After I graduated college, I finally decided to stop the insanity of the minimum monthly payments and pay the whole thing off. After all, Andy and I were to be married nine months later, and I didn’t want to bring any debt into our marriage. I was able to pay it off in a few months.

When Andy and I purchased our first house three years later, I still had that great credit score, and I still had that open line of credit. It made our mortgage approval process easy, but Andy and I both began to question the credit game. A year or so later, we both decided to close our credit card accounts and to quit the senseless credit score game for good.

How the Dream Was Born

For me, buying a house represents permanency and stability. I lived in houses most of my childhood. Very fond memories are still attached to the two houses that I have memory of living in.

However, at the age of 38, I have owned only one house. That was a house that we bought in 2004 in Cincinnati, Ohio while my husband was in graduate school. We were told by some advisors not to purchase a home while in graduate school, since we may need to sell the house in less than five years in order to take a job upon graduation from grad school. On the other hand, the country was in the midst of the housing boom, and buying a house seemed like a great way to invest some money and then sell the house a few years later for a considerable profit. Home prices were going up while interest rates were relatively low. So we bought a modest, two-bedroom eighty-year-old house less than a mile from both my work place and my husband’s school for $65,000. The monthly escrow payment was less than what we had been paying in rent for our dumpy two-bedroom apartment. Our neighborhood was indeed a hood, but in the reurbanization trend of the city, we could see signs of neighborhood revitalization taking place.

As it turns out, we owned that house for nine years after my husband received a job offer on the west coast. By then, it was 2013, the housing boom had busted, and we were able to sell our house for $67,000. It wasn’t the return in investment that we hoped for when we first purchased it, but we were happy to be able to pay off the rest of the mortgage and walk away with a few thousand dollars. That was much better than many people were able to do in the housing market at the time. Plus we were satisfied in knowing that our little two bedroom house had been fertile ground for creating so many family memories: getting our first dog, bringing home our two daughters from the hospital, hosting international students, building raised bed vegetable garden, sledding down the hill in the side yard, hosting birthday parties, hammering out a dissertation in the little basement office that my husband crafted. Our house had become a permanent part of our family’s history.

Our move to the west coast was an adventure that we were thrilled to embark upon, and we knew that owning another home right away was out of the questions given the temporary nature of my husband’s job. He had received only a one-year contract to teach at a university, and we knew that renting for that year was the wisest thing to do. Andy’s one year contract was then renewed twice, so we spent three wonderful years in the green, woodsy, scenic Willamette Valley of Oregon.
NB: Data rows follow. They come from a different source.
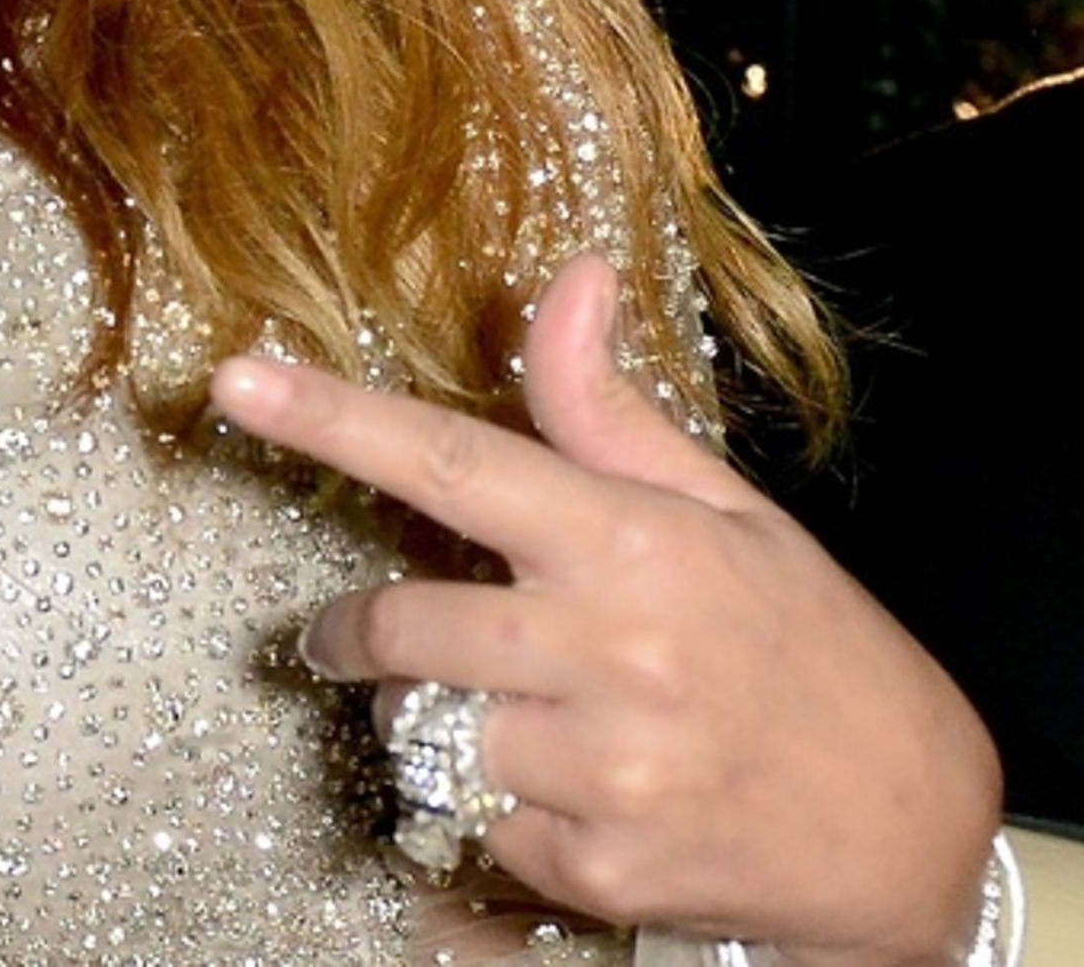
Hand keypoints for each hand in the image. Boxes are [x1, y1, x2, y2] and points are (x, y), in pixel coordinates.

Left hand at [210, 258, 1002, 966]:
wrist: (913, 833)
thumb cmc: (811, 652)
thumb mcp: (725, 516)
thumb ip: (608, 413)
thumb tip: (566, 279)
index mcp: (635, 547)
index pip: (452, 464)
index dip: (332, 420)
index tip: (235, 381)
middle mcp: (612, 655)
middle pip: (402, 626)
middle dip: (360, 632)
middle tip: (363, 633)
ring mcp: (605, 772)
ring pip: (428, 730)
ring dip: (446, 720)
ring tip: (536, 717)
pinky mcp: (598, 869)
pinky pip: (476, 822)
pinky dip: (502, 808)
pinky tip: (582, 792)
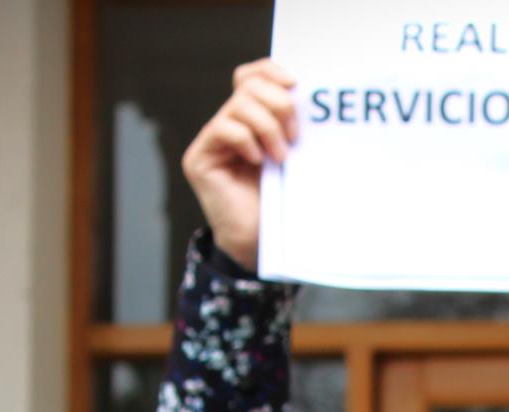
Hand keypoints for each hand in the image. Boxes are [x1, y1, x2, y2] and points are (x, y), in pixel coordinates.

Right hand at [180, 59, 299, 271]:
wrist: (262, 244)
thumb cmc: (283, 204)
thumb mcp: (296, 158)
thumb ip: (294, 126)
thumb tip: (309, 96)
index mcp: (252, 119)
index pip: (253, 75)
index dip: (271, 71)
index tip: (296, 85)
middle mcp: (229, 124)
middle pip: (249, 85)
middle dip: (278, 104)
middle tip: (295, 135)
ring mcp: (212, 140)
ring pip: (239, 105)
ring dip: (268, 127)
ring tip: (281, 156)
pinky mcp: (200, 157)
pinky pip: (223, 129)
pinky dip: (246, 141)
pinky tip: (258, 162)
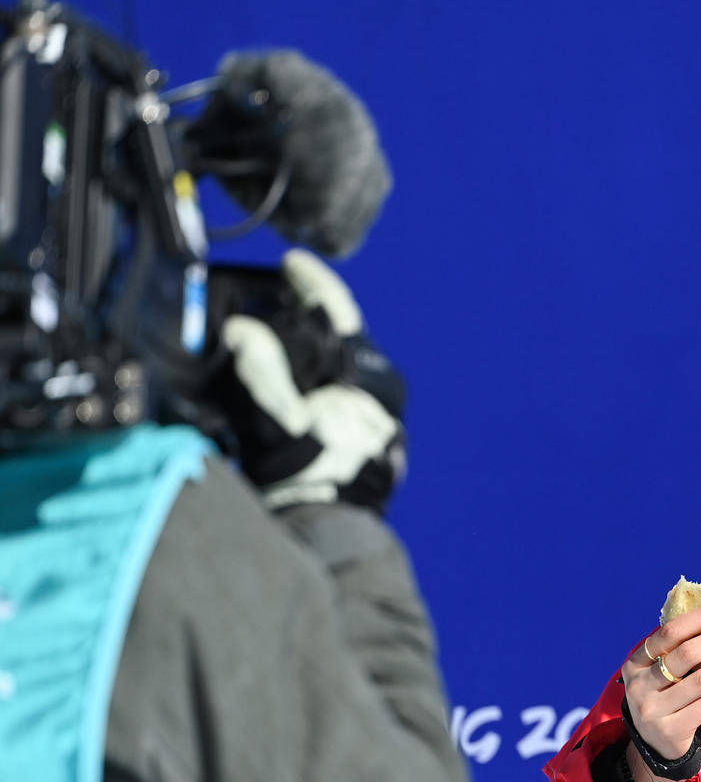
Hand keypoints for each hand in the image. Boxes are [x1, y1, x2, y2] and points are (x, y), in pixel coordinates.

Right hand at [218, 249, 406, 511]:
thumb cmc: (309, 468)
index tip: (293, 263)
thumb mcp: (277, 412)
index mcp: (360, 370)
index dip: (313, 282)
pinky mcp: (369, 433)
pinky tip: (293, 387)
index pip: (338, 308)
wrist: (333, 518)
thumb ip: (260, 367)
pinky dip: (317, 382)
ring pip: (342, 367)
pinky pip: (341, 393)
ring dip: (312, 354)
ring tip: (277, 344)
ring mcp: (376, 410)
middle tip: (280, 298)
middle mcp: (377, 386)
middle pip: (341, 337)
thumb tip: (242, 330)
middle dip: (310, 319)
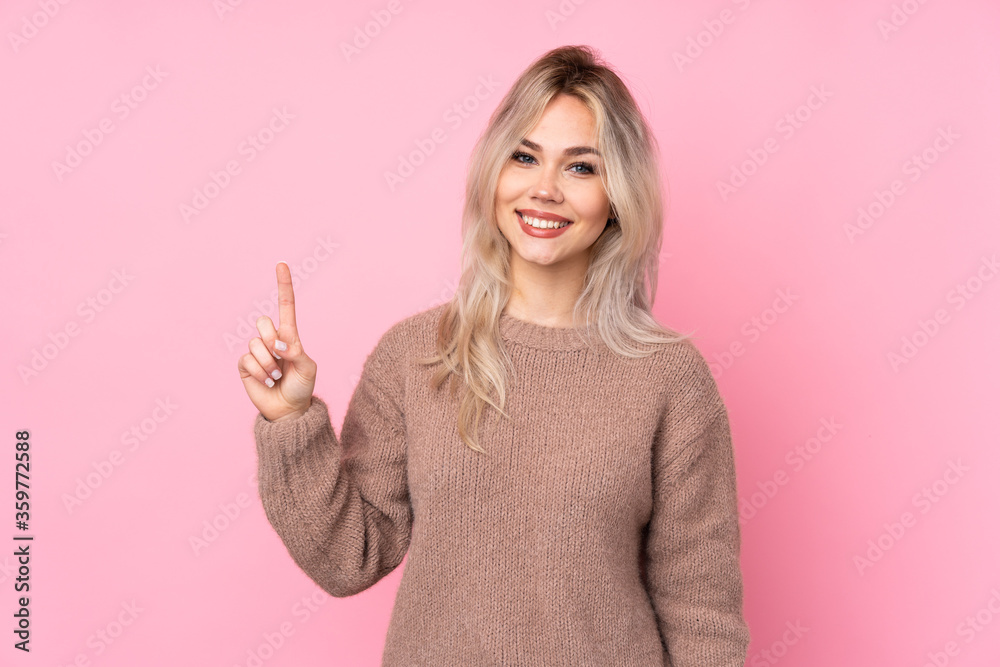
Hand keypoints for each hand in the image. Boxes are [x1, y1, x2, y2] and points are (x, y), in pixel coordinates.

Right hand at [238, 262, 316, 420]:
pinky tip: (266, 380)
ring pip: (255, 343)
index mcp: (289, 335)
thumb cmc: (302, 387)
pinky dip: (259, 372)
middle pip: (263, 322)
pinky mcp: (245, 365)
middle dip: (272, 340)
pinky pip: (247, 359)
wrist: (289, 410)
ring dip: (268, 362)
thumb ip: (296, 352)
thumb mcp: (308, 368)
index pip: (286, 306)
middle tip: (281, 357)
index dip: (283, 285)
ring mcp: (256, 352)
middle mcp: (270, 339)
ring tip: (276, 375)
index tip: (281, 264)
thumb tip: (278, 343)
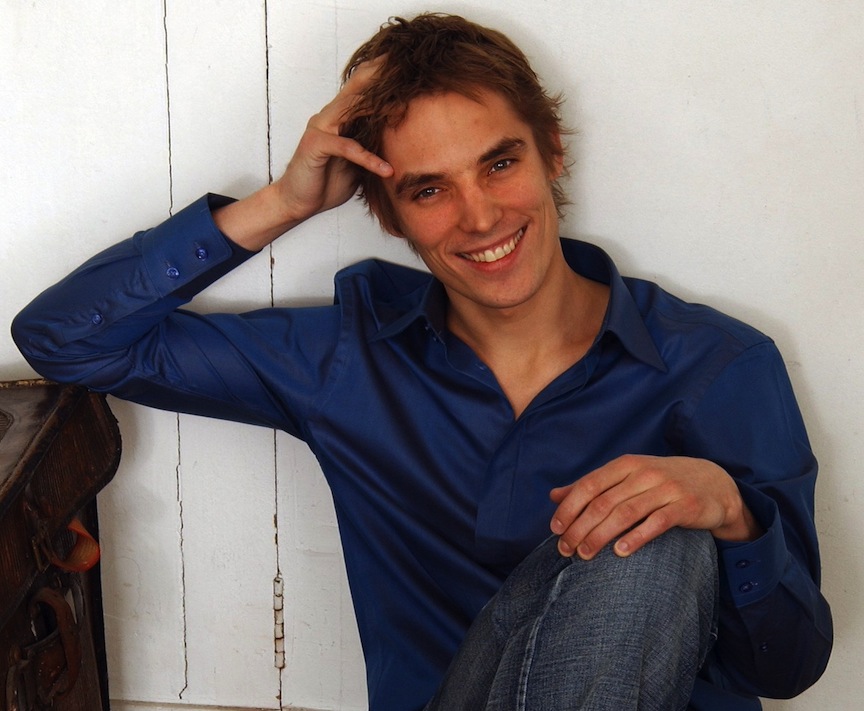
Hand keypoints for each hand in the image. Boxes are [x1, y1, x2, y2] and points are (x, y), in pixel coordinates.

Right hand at [214, 59, 392, 250]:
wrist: (298, 202)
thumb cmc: (327, 182)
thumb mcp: (357, 163)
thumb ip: (371, 147)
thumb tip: (400, 142)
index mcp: (338, 118)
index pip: (360, 89)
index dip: (379, 75)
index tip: (403, 65)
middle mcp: (328, 117)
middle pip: (356, 90)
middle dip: (380, 78)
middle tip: (404, 66)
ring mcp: (320, 128)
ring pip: (351, 110)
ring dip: (378, 109)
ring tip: (403, 107)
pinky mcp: (316, 146)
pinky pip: (348, 148)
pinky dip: (369, 159)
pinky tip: (386, 170)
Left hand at [549, 454, 761, 558]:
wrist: (713, 483)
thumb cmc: (660, 482)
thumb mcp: (626, 477)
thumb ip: (591, 486)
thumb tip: (554, 495)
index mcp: (625, 465)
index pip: (589, 485)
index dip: (569, 508)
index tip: (555, 530)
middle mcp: (643, 473)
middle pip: (603, 502)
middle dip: (580, 528)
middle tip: (566, 550)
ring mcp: (665, 489)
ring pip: (625, 514)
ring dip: (601, 536)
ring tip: (585, 555)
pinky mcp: (685, 506)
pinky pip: (656, 523)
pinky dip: (636, 538)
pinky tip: (620, 553)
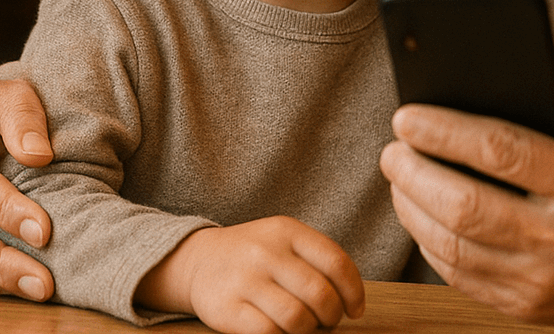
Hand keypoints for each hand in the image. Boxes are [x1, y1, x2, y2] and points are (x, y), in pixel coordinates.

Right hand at [136, 217, 364, 333]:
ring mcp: (244, 280)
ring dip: (308, 330)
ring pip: (296, 317)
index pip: (336, 262)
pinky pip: (269, 333)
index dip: (353, 291)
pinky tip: (281, 332)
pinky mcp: (226, 309)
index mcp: (287, 231)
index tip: (355, 310)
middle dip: (331, 316)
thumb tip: (351, 302)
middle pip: (319, 293)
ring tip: (304, 327)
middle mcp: (266, 252)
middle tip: (327, 322)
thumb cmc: (255, 255)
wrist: (198, 260)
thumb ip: (317, 261)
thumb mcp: (285, 241)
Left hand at [379, 62, 553, 325]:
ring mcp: (545, 281)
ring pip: (455, 246)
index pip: (502, 152)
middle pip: (466, 206)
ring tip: (399, 175)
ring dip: (413, 209)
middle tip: (392, 147)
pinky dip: (431, 245)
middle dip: (415, 172)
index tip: (408, 115)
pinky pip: (462, 278)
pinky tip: (421, 214)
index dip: (445, 132)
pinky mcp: (530, 308)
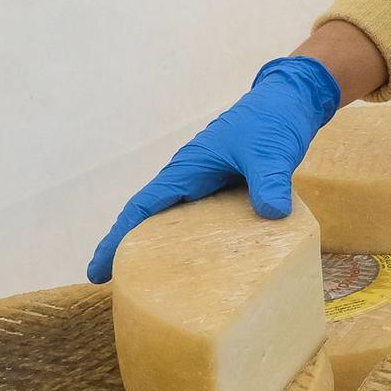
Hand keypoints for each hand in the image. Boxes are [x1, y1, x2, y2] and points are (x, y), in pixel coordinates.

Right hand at [86, 56, 340, 282]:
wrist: (292, 101)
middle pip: (153, 221)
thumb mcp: (270, 152)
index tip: (97, 270)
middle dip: (132, 252)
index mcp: (188, 169)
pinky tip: (209, 269)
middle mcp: (193, 179)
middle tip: (117, 288)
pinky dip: (202, 245)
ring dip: (166, 251)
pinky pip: (210, 224)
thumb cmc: (273, 119)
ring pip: (180, 225)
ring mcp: (212, 186)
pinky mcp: (232, 192)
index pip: (142, 208)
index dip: (117, 239)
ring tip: (156, 288)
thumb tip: (272, 213)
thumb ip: (269, 181)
When Andy’s contract expired after the third year, he landed a job in sunny, spicy San Antonio, Texas. This time, his job was a permanent job, at least as permanent as any job could be. We were sad to leave Oregon, but glad that we could go to San Antonio to put down roots and establish permanency for the first time on our married life.

Andy was offered the job, and two weeks later, we moved to San Antonio. Since we needed to move in such a short time frame, and since we had never even visited San Antonio before moving here, we decided to rent. We found an apartment and began to build our new live in the sunny southwest.

That was one year ago. Now, we are more familiar with San Antonio. We know the layout of the city, the places we like to go, the neighborhoods that we would like to live in. We are ready to sink our roots deeper and purchase a house.